Liv and I both listened. It was impossible not to. He spoke quietly, probably assuming—correctly—that we were eavesdropping.

“What’s up?” Pause. “I forgot. Sorry. I can be there in thirty minutes.” I surreptitiously looked behind me and saw him, phone in hand, head bent and looking at the ground, trying to be as private as possible. Then, reluctantly, he said, “Barton Springs. No, by myself.” It was like he was shy about revealing his location and that he’d come alone. “I don’t know. I haven’t been here since I came back….I’ll tell you next time. I gotta go—my phone’s about to die. I have one of your rackets in the car. Okay. Later.”

He checked his phone again before tossing it aside. He picked up his book, All the King’s Men, and acted like he wanted to shut out everything around him for just a few more minutes. After a second he gave up and closed it. I found myself wondering where he’d just come back from. I knew that had been his brother on the phone.

I knew information about this person. That had never happened before. My first instinct was to blow it off as a fluke. I mostly felt weak that some regular person had broken through the barrier I was so good at maintaining between outsiders and myself. Why him?

All of us had better senses than outsiders. Just like we were faster, stronger, and smarter than regular people. We were also healthier and lived longer. It had always been a fact of life that we were biologically different—better—and that this had to be kept secret.

We were also more perceptive. English felt like a secondary mode of communication. We were more like other animals—constantly reading body language for unspoken signals and information. Outsiders had no idea what they were always unconsciously conveying. In turn we maintained such a state of calm that it made it almost impossible for us to read one another.

Our contact with outsiders was typically brief and minimal—with teachers, housekeepers, restaurant servers—but if we wanted to we could tell you things about them that were lost on most people. We knew when a stranger hadn’t slept or was distracted, angry, in love. The rhythm of their heartbeat and their scent also gave details about them away. Mostly we’d been taught to block those signals out. Novak said outsiders were a bad influence—caught in their never-ending cycles of fear and desire.

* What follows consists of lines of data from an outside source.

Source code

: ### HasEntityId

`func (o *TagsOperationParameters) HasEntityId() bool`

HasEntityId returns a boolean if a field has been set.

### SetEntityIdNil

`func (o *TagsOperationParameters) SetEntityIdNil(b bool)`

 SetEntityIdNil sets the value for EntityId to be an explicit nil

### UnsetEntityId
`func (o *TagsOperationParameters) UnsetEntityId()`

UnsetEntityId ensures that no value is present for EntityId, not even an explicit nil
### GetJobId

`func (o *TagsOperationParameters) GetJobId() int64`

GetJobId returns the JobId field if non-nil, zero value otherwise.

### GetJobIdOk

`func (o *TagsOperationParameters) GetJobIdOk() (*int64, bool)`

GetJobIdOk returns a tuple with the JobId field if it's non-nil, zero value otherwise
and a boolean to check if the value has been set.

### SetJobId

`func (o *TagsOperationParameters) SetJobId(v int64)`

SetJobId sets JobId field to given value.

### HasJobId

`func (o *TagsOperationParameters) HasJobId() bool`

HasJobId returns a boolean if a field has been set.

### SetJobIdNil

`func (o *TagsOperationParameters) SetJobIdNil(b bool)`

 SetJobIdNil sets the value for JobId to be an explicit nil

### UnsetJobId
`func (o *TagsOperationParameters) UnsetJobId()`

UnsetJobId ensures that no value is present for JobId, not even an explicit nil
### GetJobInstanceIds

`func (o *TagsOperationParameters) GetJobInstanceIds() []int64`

But this was different for me. I was positive that what I knew about this person was correct. Jesus. I didn’t know if Novak could read anyone’s mind, if the other adults could….It felt hard to believe it was commonplace.

For the next several minutes, I tried to refocus on what was happening around me—on pretty, upstanding George staring at Liv like he owned her, on Angus, on needing to get Liv out of here.

“Let’s just relax. We’re making people nervous.” The exact moment I said it to Liv, it was like the boy behind me held up a hand and asked for it all to stop. All of the tension I felt, he was feeling too.

I instinctively sat up and turned to him. I knew I was looking at him like I was asking him a question. He didn’t respond like I was crazy. He took off his sunglasses as if his instinct was to let me see him. Just the two of us existed at that moment. I had never felt anything like it—as if he were looking into me and I suddenly wanted him to.